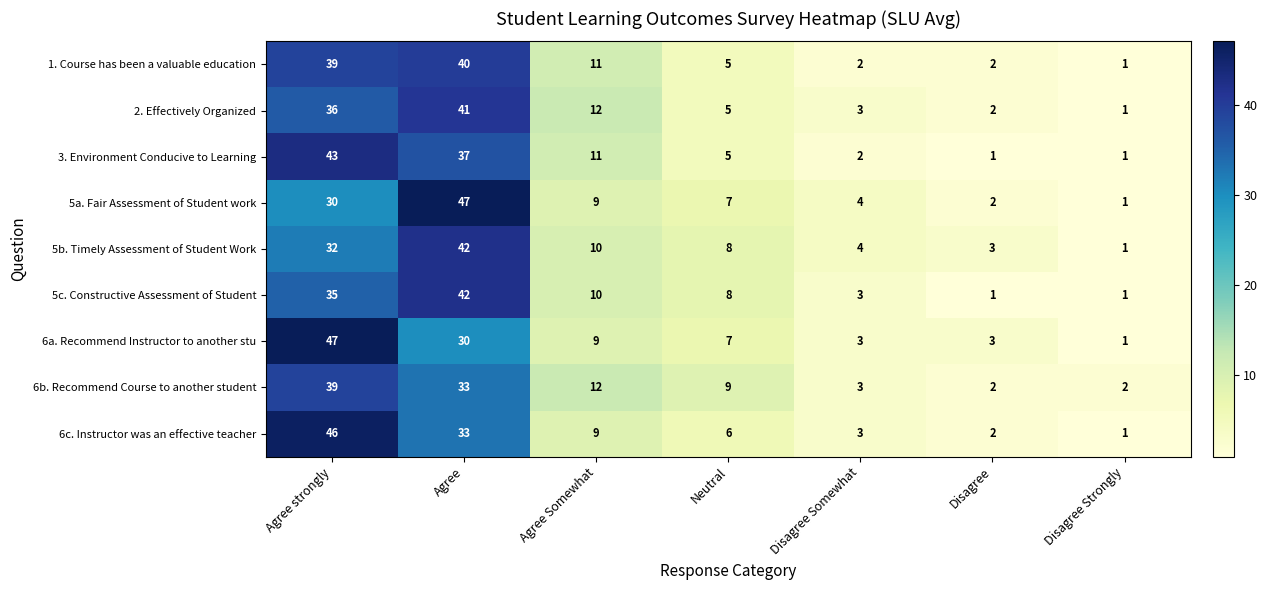

What is the difference between the second highest and second lowest values in the 1. Course has been a valuable education series?

37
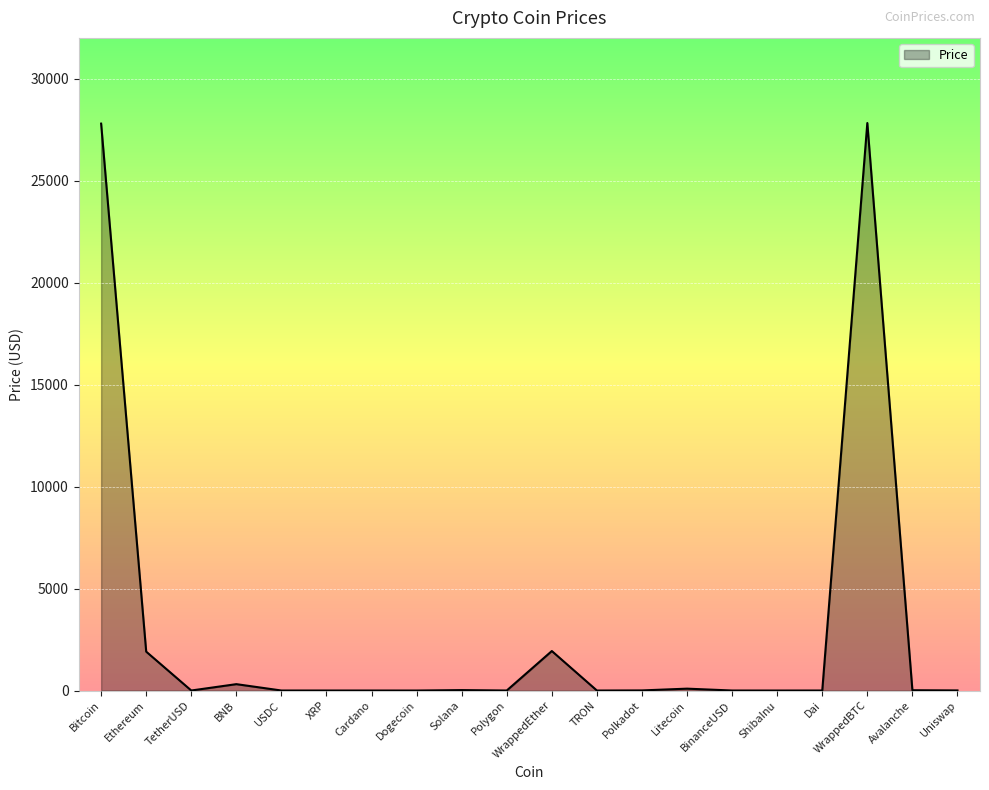

What is the greatest value displayed?

27840.4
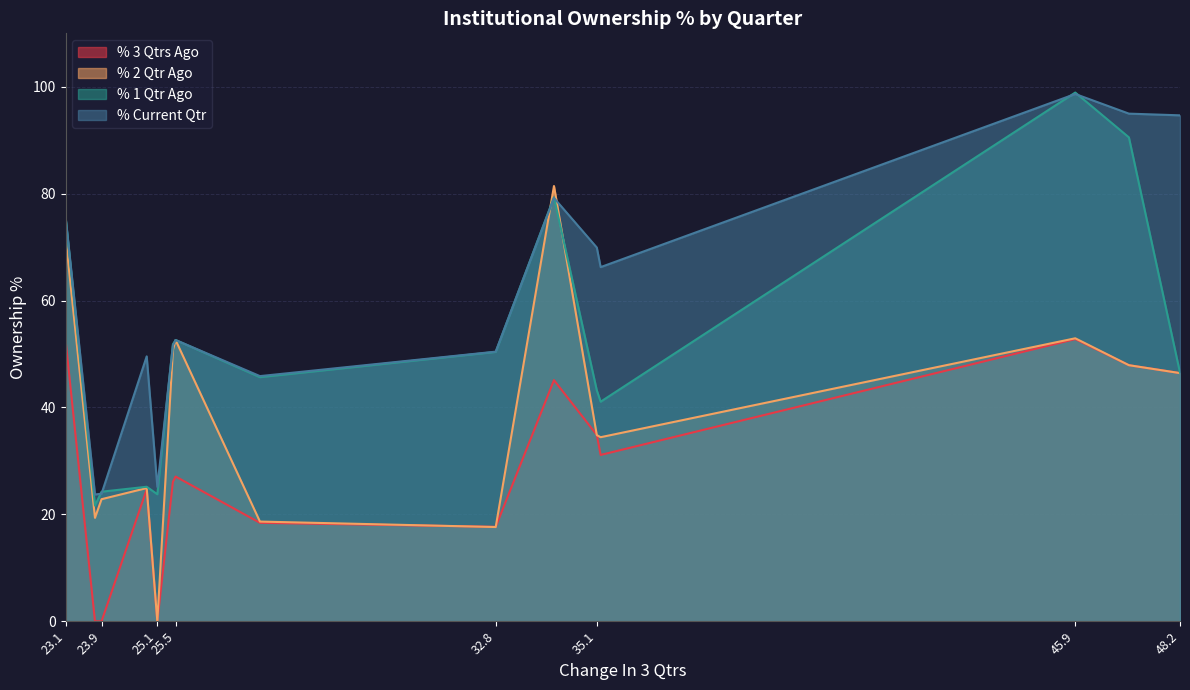

At which category is the sum across all series the highest?

45.9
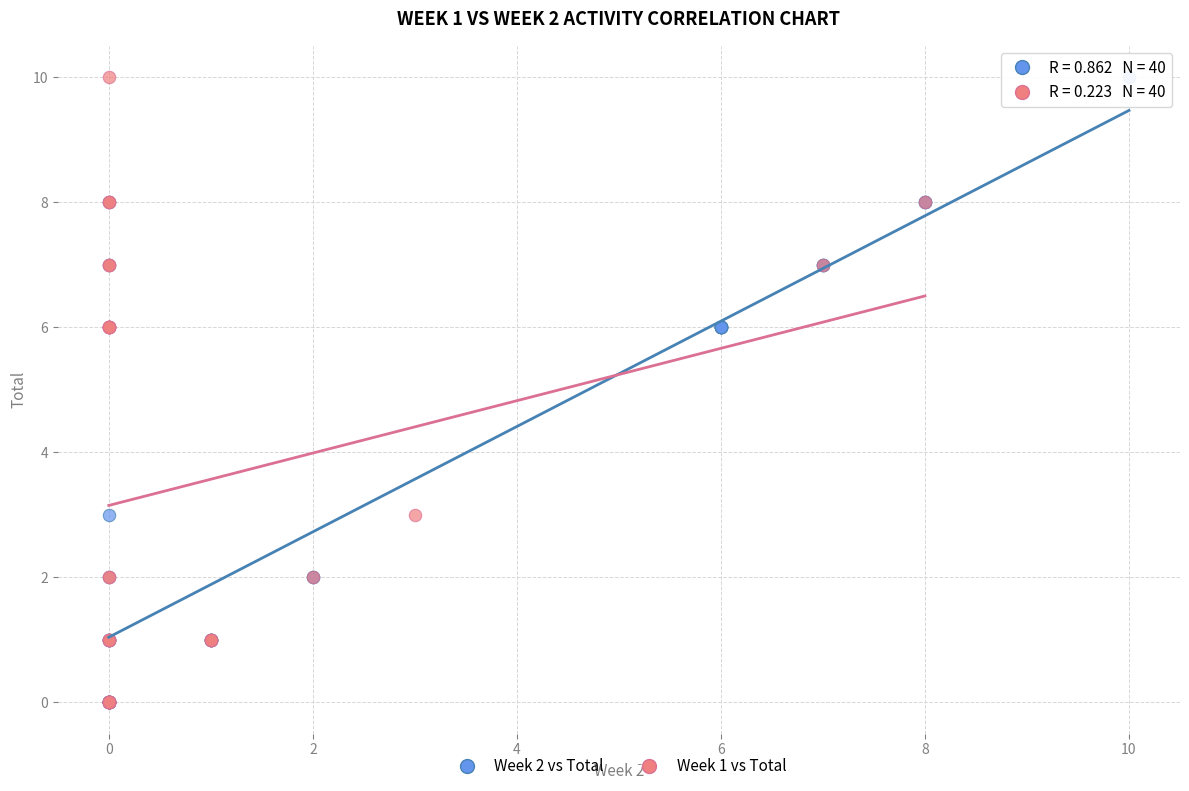

What are all the series names shown in the legend?

Week 2 vs Total, Week 1 vs Total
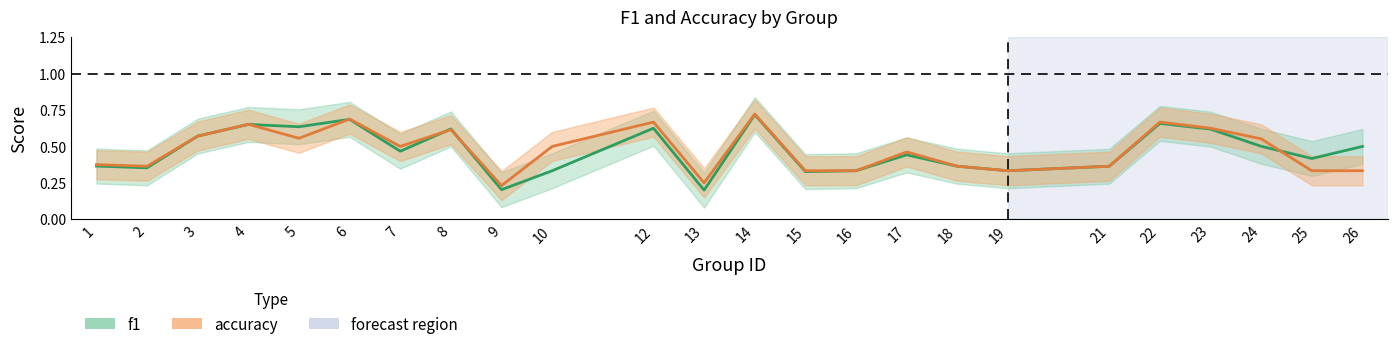

Does the chart have visible grid lines?

No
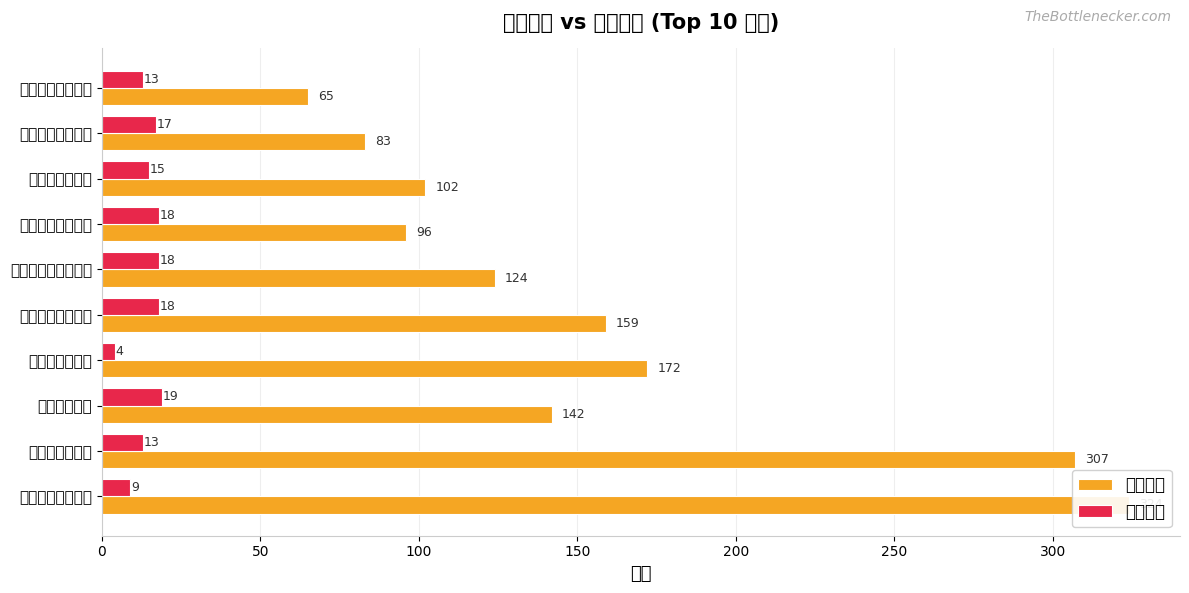

What is the average value of the 印章个数 series?

157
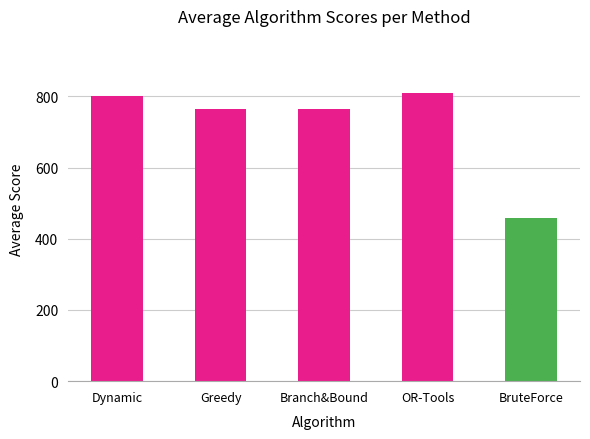

What is the difference between the maximum and minimum values?

350.7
★ ★ ★ ★ ★
**WORK TO COMPLETE:**
Rewrite the material above, changing every "difference" to "gap" and keeping everything else the same. Leave the pictures out of your version.

**SOLUTION TO THIS TASK:**
What is the gap between the second highest and second lowest values in the 1. Course has been a valuable education series?

37

What is the greatest value displayed?

27840.4

At which category is the sum across all series the highest?

45.9

What are all the series names shown in the legend?

Week 2 vs Total, Week 1 vs Total

Does the chart have visible grid lines?

No

What is the average value of the 印章个数 series?

157

What is the gap between the maximum and minimum values?

350.7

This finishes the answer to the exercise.